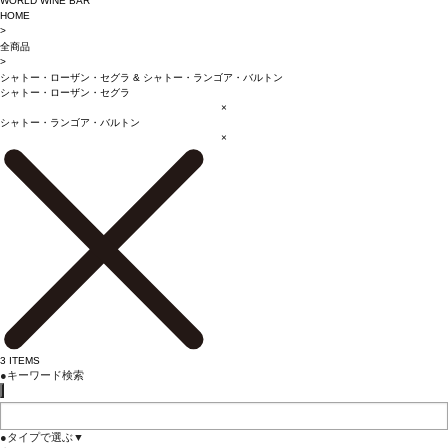
WORLD WINE BAR
HOME
>
全商品
>
シャトー・ローザン・セグラ
&
シャトー・ランゴア・バルトン
シャトー・ローザン・セグラ
×
シャトー・ランゴア・バルトン
×
3
ITEMS
●
キーワード検索
●
タイプで選ぶ
▼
□ □ □ □ □
» **Instructions to follow**: Repeat each entry exactly as given; no pictures belong in the copy.

» **Reply**:
WORLD WINE BAR
HOME
>
全商品
>
シャトー・ローザン・セグラ
&
シャトー・ランゴア・バルトン
シャトー・ローザン・セグラ
×
シャトー・ランゴア・バルトン
×
3
ITEMS
●
キーワード検索
●
タイプで選ぶ
▼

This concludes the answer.